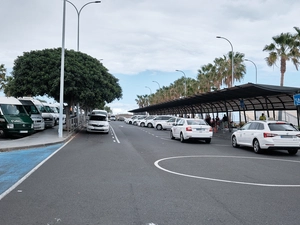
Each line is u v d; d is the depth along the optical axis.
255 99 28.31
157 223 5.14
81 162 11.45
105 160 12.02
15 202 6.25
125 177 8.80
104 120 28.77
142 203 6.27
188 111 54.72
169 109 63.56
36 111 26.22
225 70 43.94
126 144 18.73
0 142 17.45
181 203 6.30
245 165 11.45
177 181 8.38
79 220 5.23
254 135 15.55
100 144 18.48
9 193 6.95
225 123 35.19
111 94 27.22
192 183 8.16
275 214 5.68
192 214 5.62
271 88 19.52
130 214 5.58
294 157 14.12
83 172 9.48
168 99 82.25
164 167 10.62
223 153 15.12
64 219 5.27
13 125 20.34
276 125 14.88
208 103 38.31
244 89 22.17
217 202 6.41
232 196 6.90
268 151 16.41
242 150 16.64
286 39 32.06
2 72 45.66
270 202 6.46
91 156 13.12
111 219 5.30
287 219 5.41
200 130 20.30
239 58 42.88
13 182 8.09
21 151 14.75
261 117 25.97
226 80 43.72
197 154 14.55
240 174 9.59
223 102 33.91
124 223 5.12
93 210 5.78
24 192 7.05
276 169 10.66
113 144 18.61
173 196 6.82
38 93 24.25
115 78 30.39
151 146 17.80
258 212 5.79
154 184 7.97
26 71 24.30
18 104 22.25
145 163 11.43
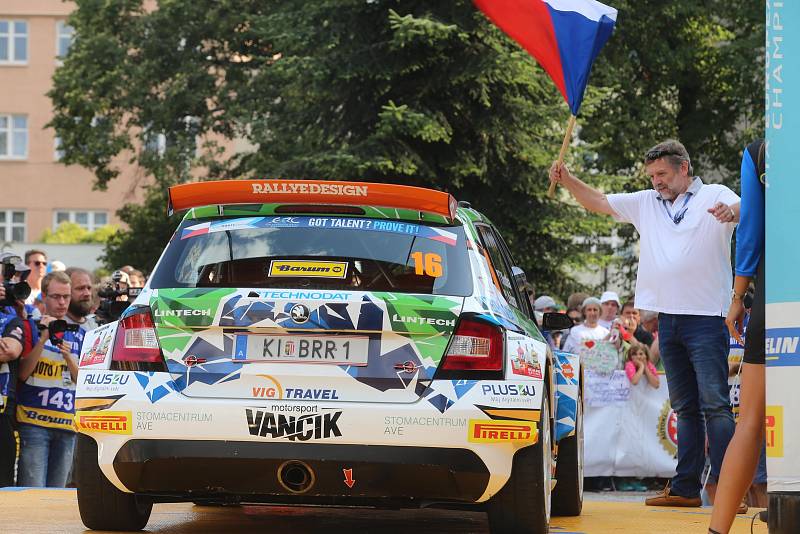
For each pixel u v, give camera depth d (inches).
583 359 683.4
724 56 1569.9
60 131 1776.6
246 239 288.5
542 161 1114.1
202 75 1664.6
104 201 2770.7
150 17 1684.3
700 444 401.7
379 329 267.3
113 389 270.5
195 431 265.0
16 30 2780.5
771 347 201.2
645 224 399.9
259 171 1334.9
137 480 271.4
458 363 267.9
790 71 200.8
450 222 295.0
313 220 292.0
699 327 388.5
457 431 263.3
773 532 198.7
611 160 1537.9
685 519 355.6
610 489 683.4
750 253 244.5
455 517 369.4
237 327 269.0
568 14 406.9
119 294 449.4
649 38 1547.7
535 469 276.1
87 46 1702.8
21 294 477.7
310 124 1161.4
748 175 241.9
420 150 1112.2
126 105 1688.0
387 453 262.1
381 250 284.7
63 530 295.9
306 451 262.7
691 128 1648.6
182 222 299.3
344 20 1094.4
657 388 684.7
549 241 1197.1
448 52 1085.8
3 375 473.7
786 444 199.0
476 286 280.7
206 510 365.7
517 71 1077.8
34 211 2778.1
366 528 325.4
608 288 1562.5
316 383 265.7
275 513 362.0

--

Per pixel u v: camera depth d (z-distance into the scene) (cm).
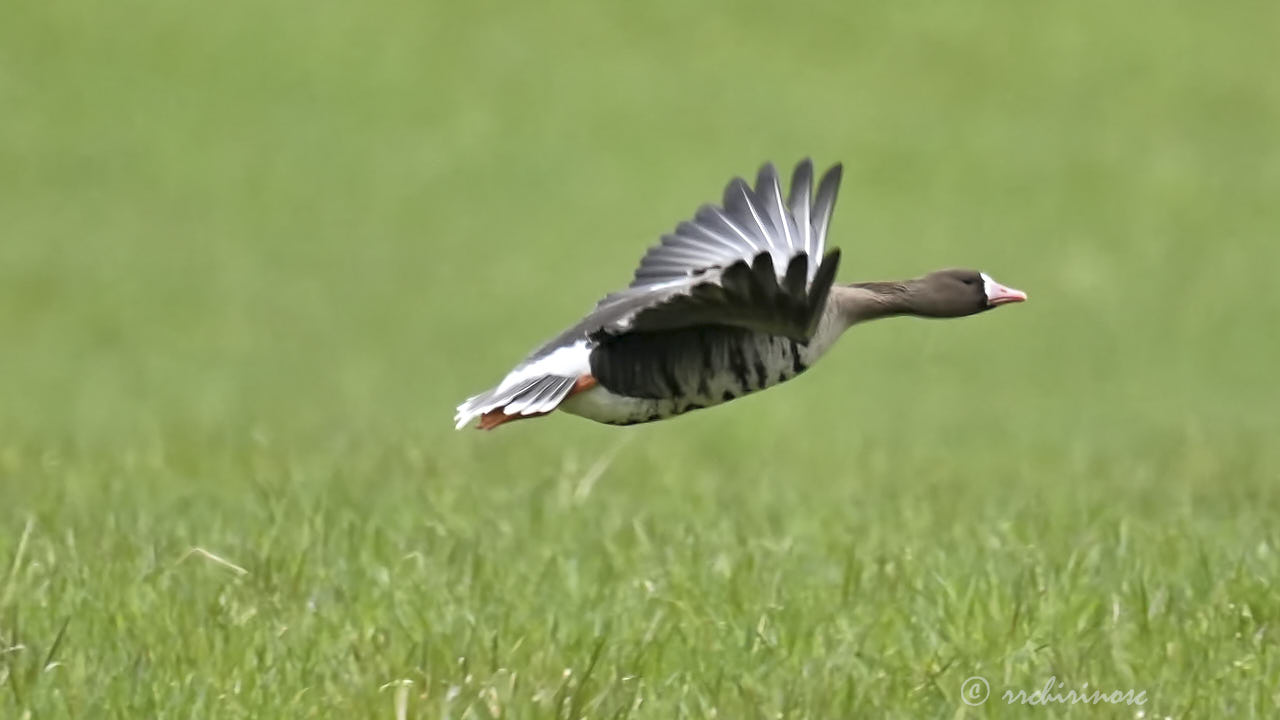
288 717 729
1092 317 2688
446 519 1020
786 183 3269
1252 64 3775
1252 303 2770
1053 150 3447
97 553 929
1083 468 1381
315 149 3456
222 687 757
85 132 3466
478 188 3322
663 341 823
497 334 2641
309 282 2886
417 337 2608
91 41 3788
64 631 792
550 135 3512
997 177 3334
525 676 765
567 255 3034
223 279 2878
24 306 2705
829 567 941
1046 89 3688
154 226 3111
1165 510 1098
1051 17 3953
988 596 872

■ **Goal of the exercise**: Scan the listing above for the word "camera" and copy every line that holds it.

■ **Task output**:
For each pixel u v, give camera depth d (inches).
Per pixel u v: camera depth d (z-distance into the scene) (cm).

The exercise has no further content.